Are we on the verge of a double-dip in housing? The graph above, courtesy of Citi, certainly looks ominous enough. The blue line is a Royal Institute of Chartered Surveyors metric for the balance of surveyors reporting rising house prices - and, last month, it slipped into negative territory for the first time since July 2009. The pink line is the rise in house prices, year on year - and it's heading downwards too. At first glance, the picture looks a lot like the peak which preceded the crash in 2008. The question is whether we're going to plumb a similar trough.

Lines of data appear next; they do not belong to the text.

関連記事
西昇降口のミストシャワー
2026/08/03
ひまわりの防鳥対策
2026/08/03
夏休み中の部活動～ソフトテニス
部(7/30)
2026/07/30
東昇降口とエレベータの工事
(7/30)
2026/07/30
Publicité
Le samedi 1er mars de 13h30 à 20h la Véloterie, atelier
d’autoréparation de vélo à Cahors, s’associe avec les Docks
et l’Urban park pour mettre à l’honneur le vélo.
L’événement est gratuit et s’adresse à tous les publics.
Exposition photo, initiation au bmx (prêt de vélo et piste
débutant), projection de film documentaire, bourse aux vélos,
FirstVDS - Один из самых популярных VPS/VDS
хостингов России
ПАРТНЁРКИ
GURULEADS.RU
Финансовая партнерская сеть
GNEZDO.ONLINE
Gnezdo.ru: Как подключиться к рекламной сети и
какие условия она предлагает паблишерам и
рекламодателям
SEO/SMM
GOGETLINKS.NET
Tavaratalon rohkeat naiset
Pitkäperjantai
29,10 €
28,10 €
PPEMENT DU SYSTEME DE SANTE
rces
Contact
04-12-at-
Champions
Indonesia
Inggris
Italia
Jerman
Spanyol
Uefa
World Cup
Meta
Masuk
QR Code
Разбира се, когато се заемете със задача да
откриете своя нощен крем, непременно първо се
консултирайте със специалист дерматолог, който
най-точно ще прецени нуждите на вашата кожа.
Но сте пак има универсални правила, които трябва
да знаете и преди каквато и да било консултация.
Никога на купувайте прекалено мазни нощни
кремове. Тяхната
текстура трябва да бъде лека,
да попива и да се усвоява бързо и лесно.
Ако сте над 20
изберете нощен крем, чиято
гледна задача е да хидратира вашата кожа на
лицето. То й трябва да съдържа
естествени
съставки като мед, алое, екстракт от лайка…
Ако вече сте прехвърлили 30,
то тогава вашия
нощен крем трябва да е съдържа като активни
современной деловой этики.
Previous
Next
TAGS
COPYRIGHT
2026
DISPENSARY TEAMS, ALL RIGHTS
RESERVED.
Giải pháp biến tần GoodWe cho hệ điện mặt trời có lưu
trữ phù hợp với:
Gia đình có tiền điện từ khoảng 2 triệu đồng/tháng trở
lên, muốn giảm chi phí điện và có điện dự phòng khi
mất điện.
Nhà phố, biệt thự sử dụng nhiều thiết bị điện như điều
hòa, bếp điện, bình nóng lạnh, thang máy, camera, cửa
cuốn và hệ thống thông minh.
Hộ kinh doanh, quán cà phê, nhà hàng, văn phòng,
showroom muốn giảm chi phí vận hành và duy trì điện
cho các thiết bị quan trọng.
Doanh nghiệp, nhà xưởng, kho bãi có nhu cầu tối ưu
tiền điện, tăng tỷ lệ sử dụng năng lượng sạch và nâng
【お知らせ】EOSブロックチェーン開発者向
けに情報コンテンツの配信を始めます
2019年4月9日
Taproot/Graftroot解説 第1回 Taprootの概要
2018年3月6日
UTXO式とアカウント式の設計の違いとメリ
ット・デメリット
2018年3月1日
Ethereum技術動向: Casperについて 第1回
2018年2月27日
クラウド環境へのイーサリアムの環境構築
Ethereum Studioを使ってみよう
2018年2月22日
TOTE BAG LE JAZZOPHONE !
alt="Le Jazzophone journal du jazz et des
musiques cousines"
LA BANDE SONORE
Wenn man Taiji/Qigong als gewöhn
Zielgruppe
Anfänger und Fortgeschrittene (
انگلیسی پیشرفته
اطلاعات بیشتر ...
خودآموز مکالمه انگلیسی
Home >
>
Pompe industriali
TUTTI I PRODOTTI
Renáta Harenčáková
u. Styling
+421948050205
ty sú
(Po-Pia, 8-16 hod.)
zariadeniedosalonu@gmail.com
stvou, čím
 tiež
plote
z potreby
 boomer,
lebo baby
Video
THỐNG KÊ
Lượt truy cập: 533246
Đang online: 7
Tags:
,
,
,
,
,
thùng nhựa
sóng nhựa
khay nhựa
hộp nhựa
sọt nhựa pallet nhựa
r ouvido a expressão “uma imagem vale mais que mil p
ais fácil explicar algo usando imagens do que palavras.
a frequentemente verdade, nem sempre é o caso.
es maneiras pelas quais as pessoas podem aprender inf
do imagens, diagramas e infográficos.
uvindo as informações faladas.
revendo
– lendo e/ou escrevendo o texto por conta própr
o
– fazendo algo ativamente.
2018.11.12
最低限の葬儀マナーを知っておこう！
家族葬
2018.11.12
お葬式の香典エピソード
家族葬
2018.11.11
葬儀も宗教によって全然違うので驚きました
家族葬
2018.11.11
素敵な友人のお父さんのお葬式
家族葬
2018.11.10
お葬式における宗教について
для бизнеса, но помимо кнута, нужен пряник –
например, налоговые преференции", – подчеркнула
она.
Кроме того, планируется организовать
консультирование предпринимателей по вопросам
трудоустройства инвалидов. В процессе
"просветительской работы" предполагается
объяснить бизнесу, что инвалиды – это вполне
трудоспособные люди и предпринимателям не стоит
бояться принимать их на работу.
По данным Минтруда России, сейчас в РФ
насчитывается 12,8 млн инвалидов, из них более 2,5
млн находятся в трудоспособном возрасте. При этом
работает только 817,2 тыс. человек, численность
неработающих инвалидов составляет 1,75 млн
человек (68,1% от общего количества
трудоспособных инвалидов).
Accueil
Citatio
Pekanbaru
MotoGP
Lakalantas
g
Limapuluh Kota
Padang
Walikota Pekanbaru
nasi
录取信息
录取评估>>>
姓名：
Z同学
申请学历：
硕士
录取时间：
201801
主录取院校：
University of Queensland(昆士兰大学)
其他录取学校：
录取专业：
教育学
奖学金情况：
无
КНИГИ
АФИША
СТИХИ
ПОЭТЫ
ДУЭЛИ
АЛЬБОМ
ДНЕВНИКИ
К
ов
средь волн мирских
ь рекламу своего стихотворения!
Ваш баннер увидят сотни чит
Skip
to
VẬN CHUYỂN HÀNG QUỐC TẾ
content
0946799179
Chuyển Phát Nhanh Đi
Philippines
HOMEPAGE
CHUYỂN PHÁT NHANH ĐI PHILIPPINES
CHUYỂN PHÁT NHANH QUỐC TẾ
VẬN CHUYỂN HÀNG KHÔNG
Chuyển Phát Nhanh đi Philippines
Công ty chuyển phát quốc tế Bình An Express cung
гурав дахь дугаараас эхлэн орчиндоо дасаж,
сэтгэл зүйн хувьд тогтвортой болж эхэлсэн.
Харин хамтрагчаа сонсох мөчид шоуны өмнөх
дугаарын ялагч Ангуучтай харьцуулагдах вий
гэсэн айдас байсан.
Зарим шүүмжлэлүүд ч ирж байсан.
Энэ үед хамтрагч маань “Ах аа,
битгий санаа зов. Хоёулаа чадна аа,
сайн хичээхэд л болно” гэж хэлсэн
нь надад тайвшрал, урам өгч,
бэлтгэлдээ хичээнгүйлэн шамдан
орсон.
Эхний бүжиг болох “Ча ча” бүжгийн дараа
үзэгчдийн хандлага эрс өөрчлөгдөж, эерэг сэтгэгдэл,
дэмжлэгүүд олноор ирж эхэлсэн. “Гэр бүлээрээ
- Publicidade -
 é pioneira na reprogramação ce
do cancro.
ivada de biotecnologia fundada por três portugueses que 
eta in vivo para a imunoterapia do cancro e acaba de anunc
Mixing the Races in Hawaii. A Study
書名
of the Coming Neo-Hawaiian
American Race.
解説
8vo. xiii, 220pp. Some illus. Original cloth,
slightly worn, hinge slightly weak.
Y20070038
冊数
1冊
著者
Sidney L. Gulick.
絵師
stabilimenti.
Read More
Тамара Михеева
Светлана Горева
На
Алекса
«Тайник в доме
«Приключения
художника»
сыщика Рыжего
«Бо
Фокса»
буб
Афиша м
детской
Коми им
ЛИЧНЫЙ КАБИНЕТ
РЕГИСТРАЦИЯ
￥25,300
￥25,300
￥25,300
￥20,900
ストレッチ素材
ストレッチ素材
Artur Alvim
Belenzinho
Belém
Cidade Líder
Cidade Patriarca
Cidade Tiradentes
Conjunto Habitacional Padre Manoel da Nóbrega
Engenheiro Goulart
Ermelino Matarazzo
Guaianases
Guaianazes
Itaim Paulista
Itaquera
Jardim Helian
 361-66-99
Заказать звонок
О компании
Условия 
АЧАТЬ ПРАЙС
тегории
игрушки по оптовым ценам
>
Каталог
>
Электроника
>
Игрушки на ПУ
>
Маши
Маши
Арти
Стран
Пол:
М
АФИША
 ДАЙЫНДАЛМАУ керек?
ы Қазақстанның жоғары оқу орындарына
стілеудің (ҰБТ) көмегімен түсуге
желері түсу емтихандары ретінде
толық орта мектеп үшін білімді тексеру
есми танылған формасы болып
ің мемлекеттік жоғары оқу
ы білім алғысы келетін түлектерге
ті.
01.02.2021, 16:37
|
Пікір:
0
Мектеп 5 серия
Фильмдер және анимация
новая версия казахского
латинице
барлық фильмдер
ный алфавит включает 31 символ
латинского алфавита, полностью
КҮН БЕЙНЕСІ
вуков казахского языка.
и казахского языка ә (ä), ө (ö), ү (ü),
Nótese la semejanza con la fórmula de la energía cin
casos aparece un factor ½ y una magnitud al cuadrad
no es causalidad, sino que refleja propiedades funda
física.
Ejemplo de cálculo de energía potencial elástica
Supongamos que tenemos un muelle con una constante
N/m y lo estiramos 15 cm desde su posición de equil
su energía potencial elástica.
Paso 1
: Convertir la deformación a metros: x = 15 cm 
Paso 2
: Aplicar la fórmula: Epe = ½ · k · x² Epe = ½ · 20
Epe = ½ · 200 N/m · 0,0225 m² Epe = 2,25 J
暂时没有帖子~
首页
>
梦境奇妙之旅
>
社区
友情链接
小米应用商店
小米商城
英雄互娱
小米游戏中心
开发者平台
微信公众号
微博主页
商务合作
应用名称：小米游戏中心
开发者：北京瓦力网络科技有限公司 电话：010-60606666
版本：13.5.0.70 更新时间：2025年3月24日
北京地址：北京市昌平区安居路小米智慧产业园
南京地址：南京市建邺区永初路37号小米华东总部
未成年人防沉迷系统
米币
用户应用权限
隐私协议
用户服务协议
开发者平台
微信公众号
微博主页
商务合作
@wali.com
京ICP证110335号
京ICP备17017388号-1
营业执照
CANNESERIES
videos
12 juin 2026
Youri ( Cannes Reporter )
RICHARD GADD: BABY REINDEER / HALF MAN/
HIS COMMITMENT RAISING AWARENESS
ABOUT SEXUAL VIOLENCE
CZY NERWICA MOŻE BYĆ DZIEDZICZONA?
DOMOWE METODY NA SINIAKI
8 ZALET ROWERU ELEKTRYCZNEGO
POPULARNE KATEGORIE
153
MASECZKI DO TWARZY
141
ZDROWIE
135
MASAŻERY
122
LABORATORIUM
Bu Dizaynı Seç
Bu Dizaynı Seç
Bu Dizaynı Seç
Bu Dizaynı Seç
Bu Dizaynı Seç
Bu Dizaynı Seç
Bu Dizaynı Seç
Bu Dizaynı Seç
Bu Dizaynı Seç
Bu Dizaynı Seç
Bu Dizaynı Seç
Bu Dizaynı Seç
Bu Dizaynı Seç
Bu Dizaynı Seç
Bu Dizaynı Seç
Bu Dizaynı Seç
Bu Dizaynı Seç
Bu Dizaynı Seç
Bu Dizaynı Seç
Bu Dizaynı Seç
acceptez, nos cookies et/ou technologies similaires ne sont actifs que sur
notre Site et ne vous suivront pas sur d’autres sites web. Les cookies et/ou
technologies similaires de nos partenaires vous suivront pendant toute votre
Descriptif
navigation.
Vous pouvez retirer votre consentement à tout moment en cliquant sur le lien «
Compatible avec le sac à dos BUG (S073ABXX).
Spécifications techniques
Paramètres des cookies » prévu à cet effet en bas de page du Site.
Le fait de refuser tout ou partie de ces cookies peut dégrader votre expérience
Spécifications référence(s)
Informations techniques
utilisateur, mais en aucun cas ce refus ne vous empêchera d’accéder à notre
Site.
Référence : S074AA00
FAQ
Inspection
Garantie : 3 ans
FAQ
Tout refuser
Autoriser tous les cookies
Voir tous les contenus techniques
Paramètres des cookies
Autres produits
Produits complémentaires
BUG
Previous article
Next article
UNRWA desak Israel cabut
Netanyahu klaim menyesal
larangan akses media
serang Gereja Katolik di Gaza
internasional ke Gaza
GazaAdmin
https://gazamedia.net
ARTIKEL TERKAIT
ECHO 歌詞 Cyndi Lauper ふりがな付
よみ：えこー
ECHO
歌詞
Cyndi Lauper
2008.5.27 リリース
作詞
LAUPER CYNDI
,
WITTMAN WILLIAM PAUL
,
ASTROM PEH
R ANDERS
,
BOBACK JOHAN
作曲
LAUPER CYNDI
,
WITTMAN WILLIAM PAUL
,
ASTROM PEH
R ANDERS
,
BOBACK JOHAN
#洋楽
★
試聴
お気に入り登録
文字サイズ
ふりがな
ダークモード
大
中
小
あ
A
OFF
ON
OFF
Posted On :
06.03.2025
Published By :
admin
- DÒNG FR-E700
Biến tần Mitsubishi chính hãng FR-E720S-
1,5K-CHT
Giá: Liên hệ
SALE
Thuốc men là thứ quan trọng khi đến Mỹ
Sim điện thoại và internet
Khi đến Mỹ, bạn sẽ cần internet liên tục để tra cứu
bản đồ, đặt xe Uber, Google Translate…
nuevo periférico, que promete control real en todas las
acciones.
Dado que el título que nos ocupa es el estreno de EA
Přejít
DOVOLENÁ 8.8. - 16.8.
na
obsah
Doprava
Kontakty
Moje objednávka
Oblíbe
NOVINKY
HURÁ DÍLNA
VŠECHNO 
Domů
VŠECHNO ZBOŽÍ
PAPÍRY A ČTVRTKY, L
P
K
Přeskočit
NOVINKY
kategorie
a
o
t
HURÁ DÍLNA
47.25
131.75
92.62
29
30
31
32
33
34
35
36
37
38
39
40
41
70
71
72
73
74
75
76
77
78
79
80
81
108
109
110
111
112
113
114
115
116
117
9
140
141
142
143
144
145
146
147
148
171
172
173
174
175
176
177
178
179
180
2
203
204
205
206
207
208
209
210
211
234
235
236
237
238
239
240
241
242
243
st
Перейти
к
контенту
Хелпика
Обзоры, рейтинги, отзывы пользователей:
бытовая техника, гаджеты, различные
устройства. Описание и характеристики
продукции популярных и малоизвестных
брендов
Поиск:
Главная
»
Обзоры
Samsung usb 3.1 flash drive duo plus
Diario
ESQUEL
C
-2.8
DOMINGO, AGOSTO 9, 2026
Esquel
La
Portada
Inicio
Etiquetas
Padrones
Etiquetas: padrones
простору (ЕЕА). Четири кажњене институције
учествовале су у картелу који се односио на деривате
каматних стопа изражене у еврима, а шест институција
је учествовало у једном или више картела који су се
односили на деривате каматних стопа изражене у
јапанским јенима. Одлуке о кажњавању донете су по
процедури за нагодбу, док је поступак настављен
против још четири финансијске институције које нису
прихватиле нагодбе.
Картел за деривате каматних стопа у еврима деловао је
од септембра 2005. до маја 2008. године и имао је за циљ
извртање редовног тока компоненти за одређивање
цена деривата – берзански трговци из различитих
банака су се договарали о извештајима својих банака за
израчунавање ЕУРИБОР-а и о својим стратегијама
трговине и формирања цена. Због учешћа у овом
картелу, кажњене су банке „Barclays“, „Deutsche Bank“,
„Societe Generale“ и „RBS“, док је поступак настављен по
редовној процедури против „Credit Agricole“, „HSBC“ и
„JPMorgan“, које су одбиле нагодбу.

Citi, it must be said, are fairly sanguine about our prospects. Their briefing paper summarises the position thus:
"It is unclear at present if the housing dip is temporary or the start of a second downturn, but we suspect the former. Uncertainties ahead of the late-June Budget may have capped housing demand, while housing supply probably is being boosted by a desire to sell before next year's planned rise in capital gains tax. The rise in supply may persist for a while, but with the economy gradually improving, we doubt there will be a sustained retreat in demand. House prices are leveling off, but the period of major declines is probably past."
And, to some extent, it is also the last thing that George Osborne would wish for. These wobbles in the recovery will give Labour an opportunity to question his economic management, and to put the coaltion on the back foot. Their attack, no doubt, will be that the spending cuts in the Emergency Budget have put the country into reverse gear. But Osborne should remain undaunted in response, and press home a simple message: £8.1 billion of cuts this year isn't really going to up-end an economy of £1.4 trillion.